Agrarökologie und Ökolandbau – ist das das gleiche?

Diese Frage lässt sich nicht so leicht beantworten – denn für beide Konzepte gibt es vielfältige Umsetzungsmöglichkeiten. Sowohl große, industrielle Betriebe können Ökolandbau betreiben als auch kleine, die biodynamisch wirtschaften. Die EU-Rechtsvorschrift zum Ökolandbau macht einige grundlegende Vorgaben, beispielsweise verbietet sie chemisch-synthetische Pestizide und gentechnisch veränderte Organismen und mahnt zu einer abwechslungsreichen Fruchtfolge. Doch es bleibt relativ viel Spielraum.

Wie die Agrarwissenschaftlerin Andrea Beste schreibt, ist die Situation bei der Agrarökologie noch komplizierter – denn „Agrarökologie“ ist kein geschützter Begriff. Es gibt weder verbindlichen Richtlinien noch Zertifikate für agrarökologisch wirtschaftende Betriebe. Folglich können sogar Zusammenschlüsse von Agrochemiekonzernen wie „Croplife“ die Agrarökologie für sich beanspruchen.
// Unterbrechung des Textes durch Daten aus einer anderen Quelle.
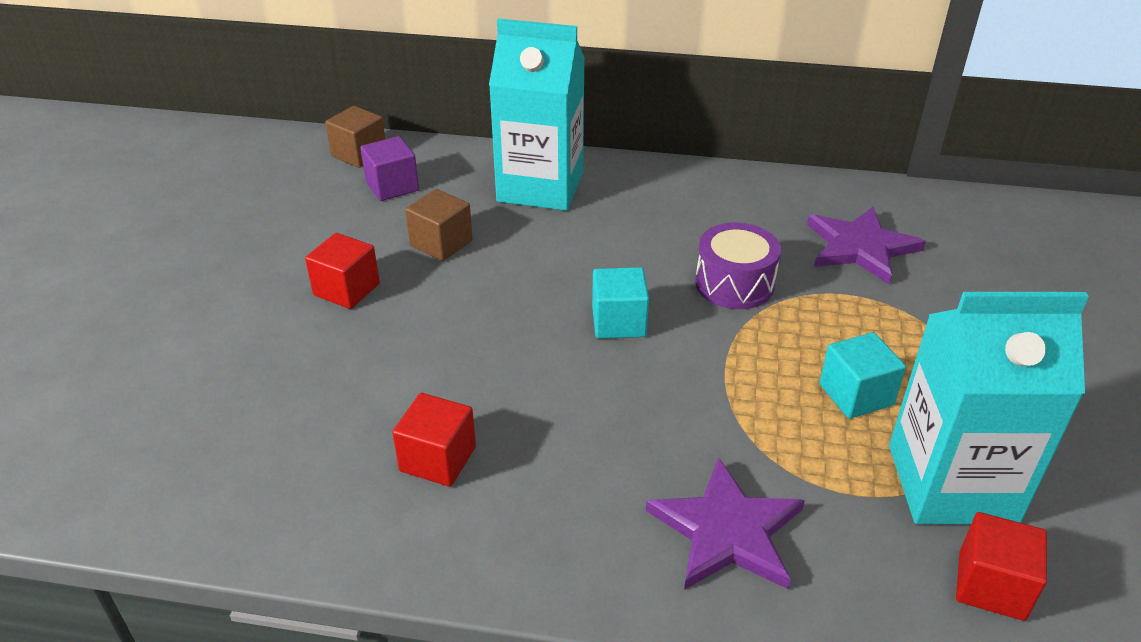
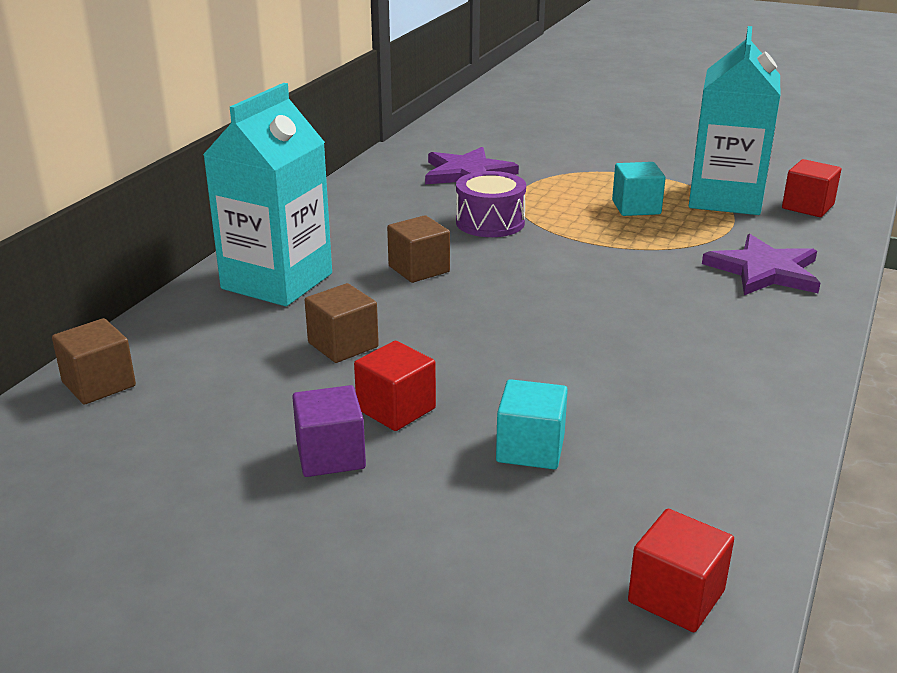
camera: 75 degrees left, 10 degrees down
purple cube [360,136,419,201] -> purple cube moved to [292,385,366,477]
red cube [392,393,476,487] -> red cube moved to [628,509,734,632]
turquoise cube [592,267,649,339] -> turquoise cube moved to [496,379,568,469]
none -> brown cube [387,215,450,283]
Grundsätzlich ist Beste jedoch der Ansicht, dass sowohl der Ökolandbau als auch die agrarökologische Bewegung in der Mehrheit die gleichen oben stehenden Ziele verfolgt.

Beispiele für Agrarökologie

Agrarökologie beinhaltet die lokale Vermarktung von Lebensmitteln.
Agrarökologie beinhaltet die lokale Vermarktung von Lebensmitteln.
(Foto: CC0 / Pixabay / Free-Photos)

Staatliche Unterstützung für Agrarökologie gibt es weltweit kaum. Eine Ausnahme bildet dem BUND zufolge Brasilien (zumindest bis zum Regierungsantritt Bolsonaros): Dort gab es weltweit das einzige Regierungsprogramm zur Förderung agrarökologischer Strukturen. Der Staat investierte über die Dauer des Programms etwa 300 Millionen Euro, um die Lebenssituation von Kleinbäuer*innen und (indigenen) ländlichen Gemeinden zu verbessern. Beispielsweise bekamen die Bäuer*innen Schulungen in Agrarökologie, Zisternen wurden errichtet und gesundes, nachhaltiges Schulessen gefördert.

Häufig stehen Länder des globalen Südens im Mittelpunkt der Diskussion um Agrarökologie. Doch auch in Europa gibt es agrarökologisch wirtschaftende Betriebe – obwohl die EU nach wie vor mit ihrer Gemeinsamen Agrarpolitik vor allem flächenbezogene Subventionen verteilt. Der BUND nennt als Beispiel die Erzeuger-Verbraucher-Gemeinschaft Landwege, eine Vereinigung von etwa 30 Bio-Höfen im Umkreis von 100 Kilometern um Lübeck. Die Landwirt*innen erhalten in der Region eine kleinbäuerliche ökologische Landwirtschaft und profitieren davon, dass sie ihre Erzeugnisse regional vermarkten können. Die Verbraucher*innen wiederum bekommen Zugang zu frischen, regionalen Bio-Lebensmitteln.

Agrarökologie: Landwirtschaft der Zukunft?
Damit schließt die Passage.